It started as a feeling that your jaw would "catch" once in a while when you ate. But now, your jaw clicks regularly when you chew. Temporomandibular joint syndrome, or TMJ, is a painful condition where your jaw bones meet at the back of your mouth. The condition only gets worse so getting it seen by your dentist is important. Here is what causes TMJ and how it can be treated.
Bone Degeneration is the Cause
A slow wearing down of the bone surfaces where your upper and lower jaws meet causes TMJ. The cartilage that acts as a cushion between the two bones wears away and isn't replaced, so you now have bone rubbing against bone. Instead of a smooth movement in the jaw, the bones cause friction and the clicking sound in your jaw associated with TMJ. The friction creates inflammation which becomes painful each time you eat. Chewing becomes more painful as the condition advances.
Symptoms of TMJ
The wearing down of the cartilage occurs over a long time. You may become accustomed to subtle changes in your jaw without thinking much about them. You may get used to having your jaw catch and click until the pain makes you aware that something is really wrong. Some of the symptoms common to TMJ include:
- Pain in your neck and shoulder - The muscles in your upper neck and back of the mouth become sore due to the misalignment of the upper and lower jaws.

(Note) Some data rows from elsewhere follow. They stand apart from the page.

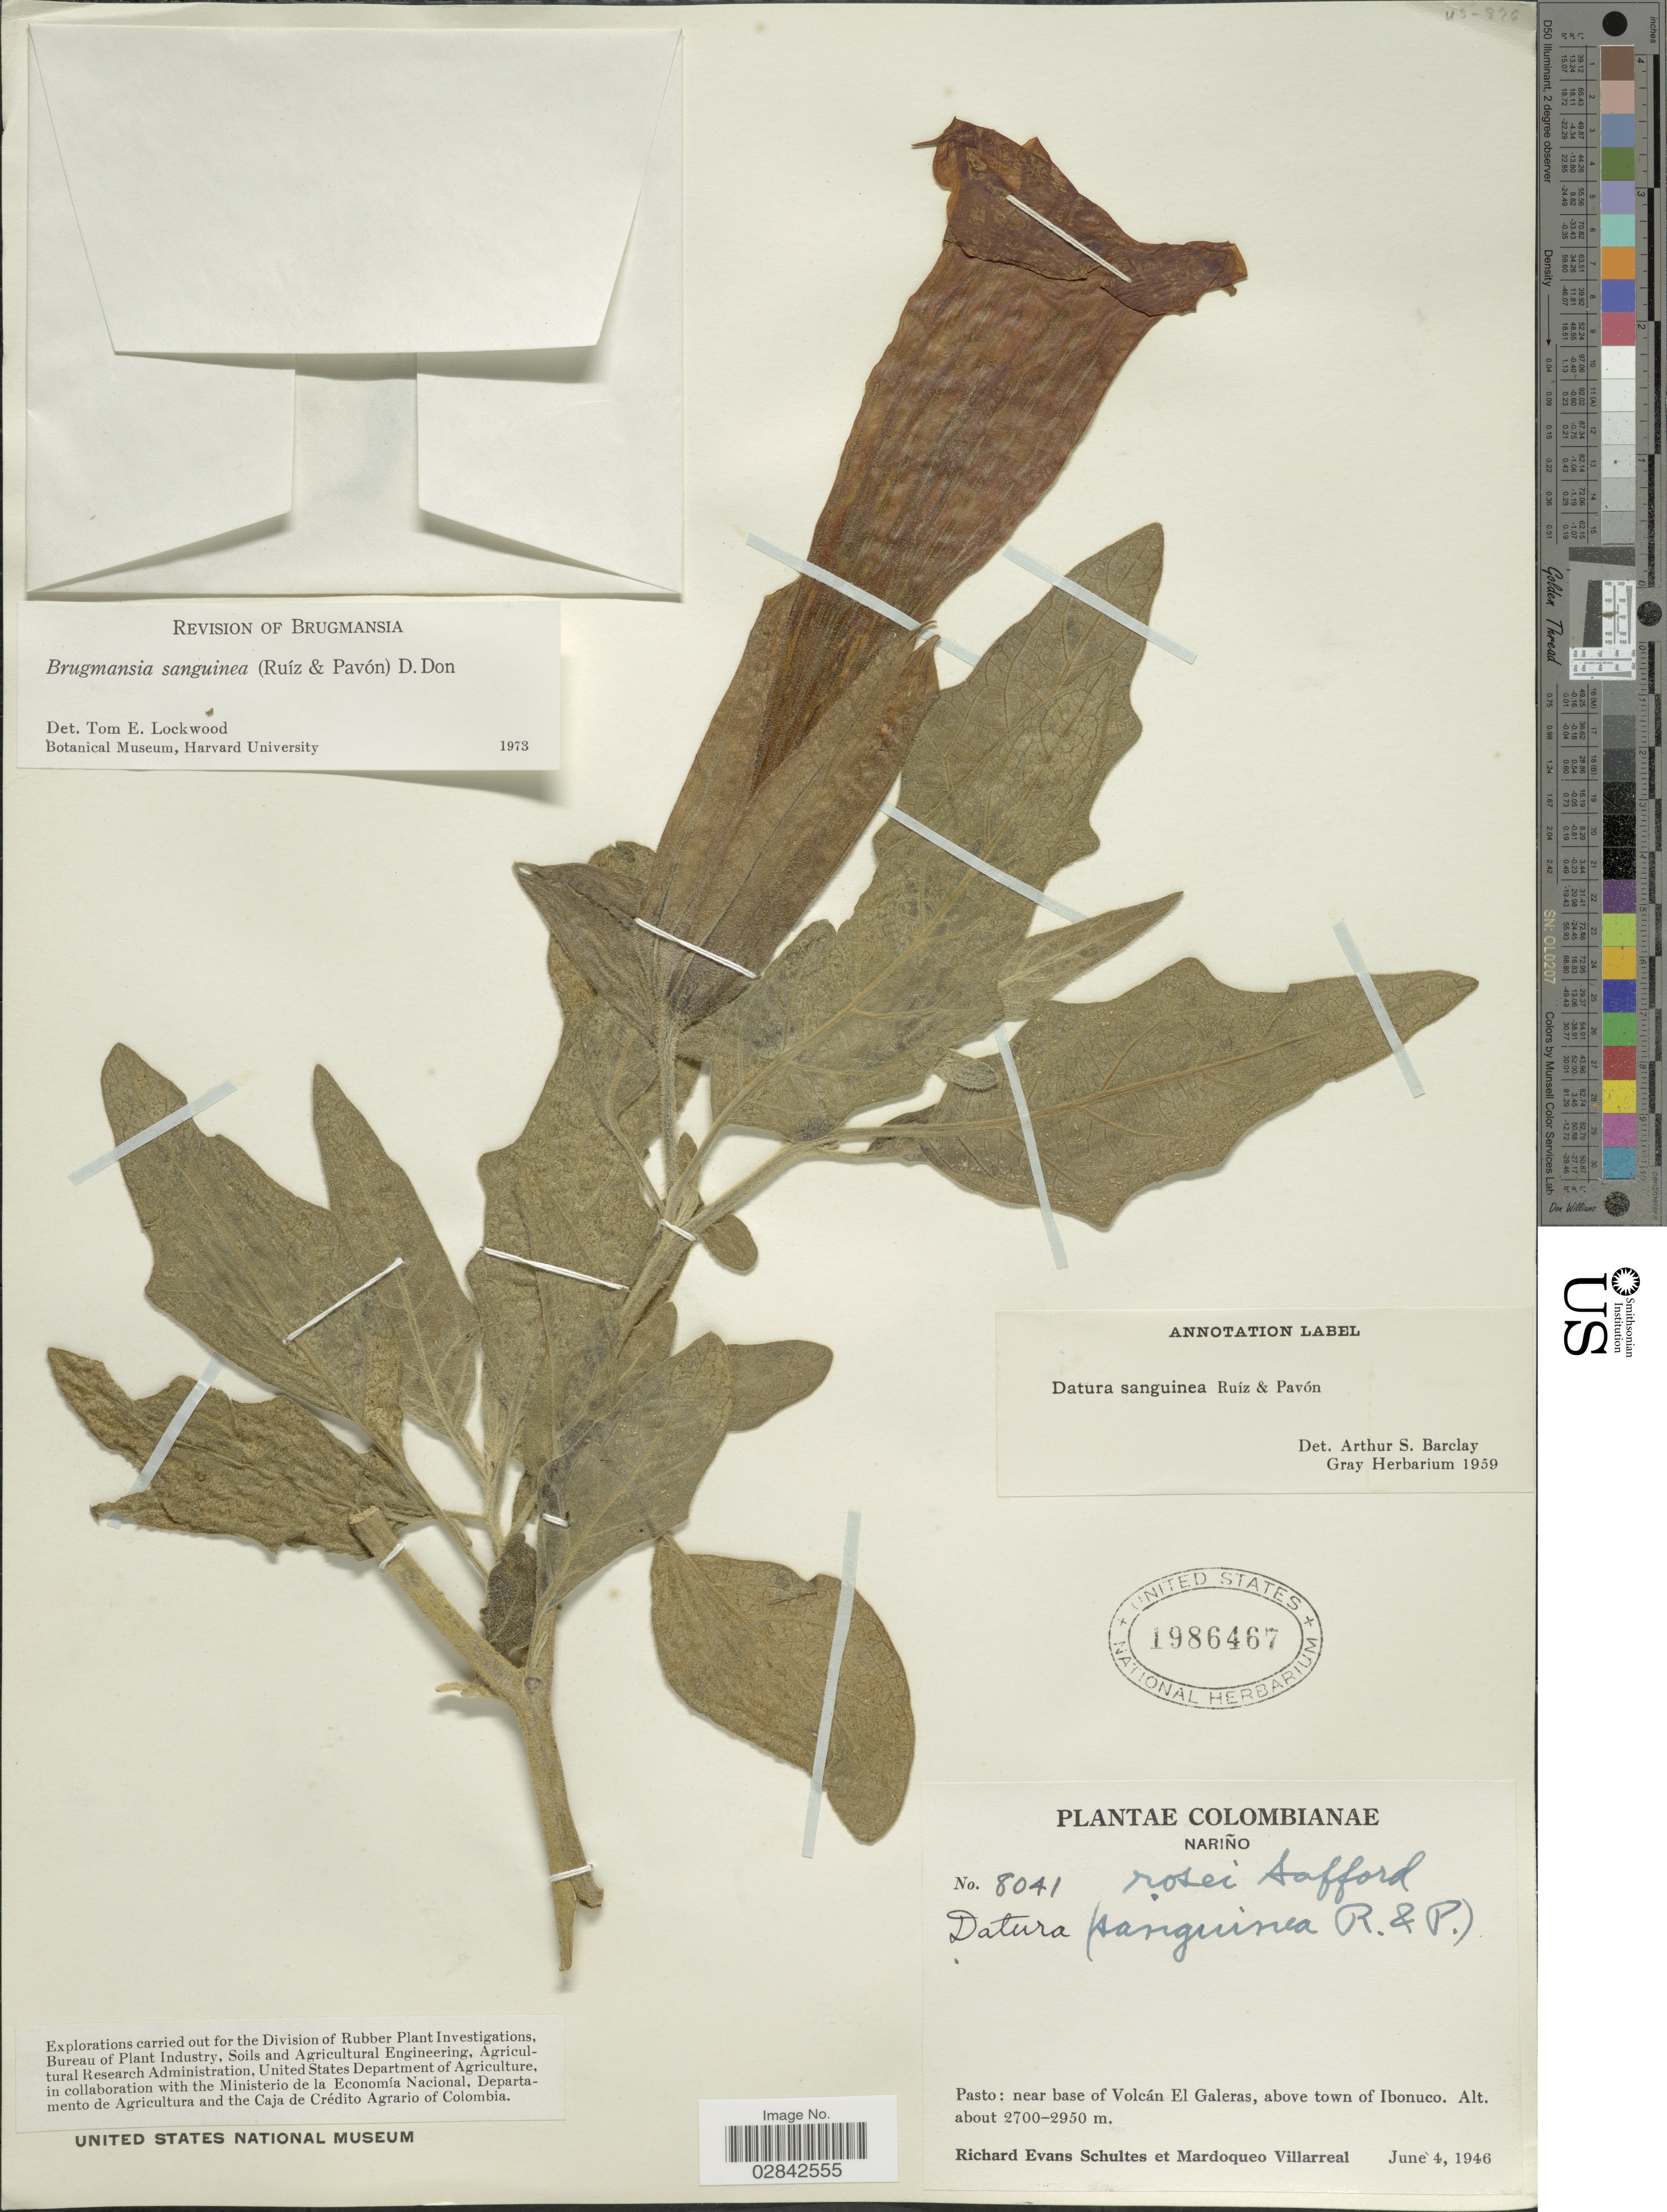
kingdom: Plantae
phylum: Tracheophyta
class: Magnoliopsida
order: Solanales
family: Solanaceae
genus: Brugmansia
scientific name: Brugmansia sanguinea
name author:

- Frequent headaches - The painful neck muscles irritate the nerves that travel up into your head and cause headaches in the back of your head and in your temples.
- Noisy jaw - The clicking sound of the two jaw bones rubbing against each other can be so loud that others around you can hear the noise.
- Ringing in the ears - Tinnitus is also possible due to the irritation of the nerves in the upper neck and spine.
Diagnosis of TMJ
X-rays of the temporomandibular joint will show where the cartilage has become thin. Your dentist will check to see how much the TMJ has put your bite out of alignment. The dentist can also do neurological tests to determine how much nerve damage has occurred in the joint.
This condition is not curable so treatment is focused on the symptoms and preventing it from getting worse. Your dentist will initially recommend non-invasive treatment. If that doesn't give you relief, an oral surgeon will talk with you about surgery on your jaw.
Some of the non-invasive approaches include:
- Transcutaneous electrical neural stimulation (TENS) This consists of electrodes placed over your jaw and a small pulsing electrical current sent into it. This helps the jaw and neck muscles to relax, relieving some of the headaches and neck pain.
- Oral appliances - These devices are worn over your teeth to improve your bite. A series of devices worn over a period of months may be used to slowly restore the proper alignment.
- Orthodontics - Braces are another way to improve your jaw alignment.
Surgical intervention includes:
- Jaw reconstruction - An oral surgeon will reshape where your jaw bones meet to minimize the rubbing of the bones together and the subsequent pain and inflammation.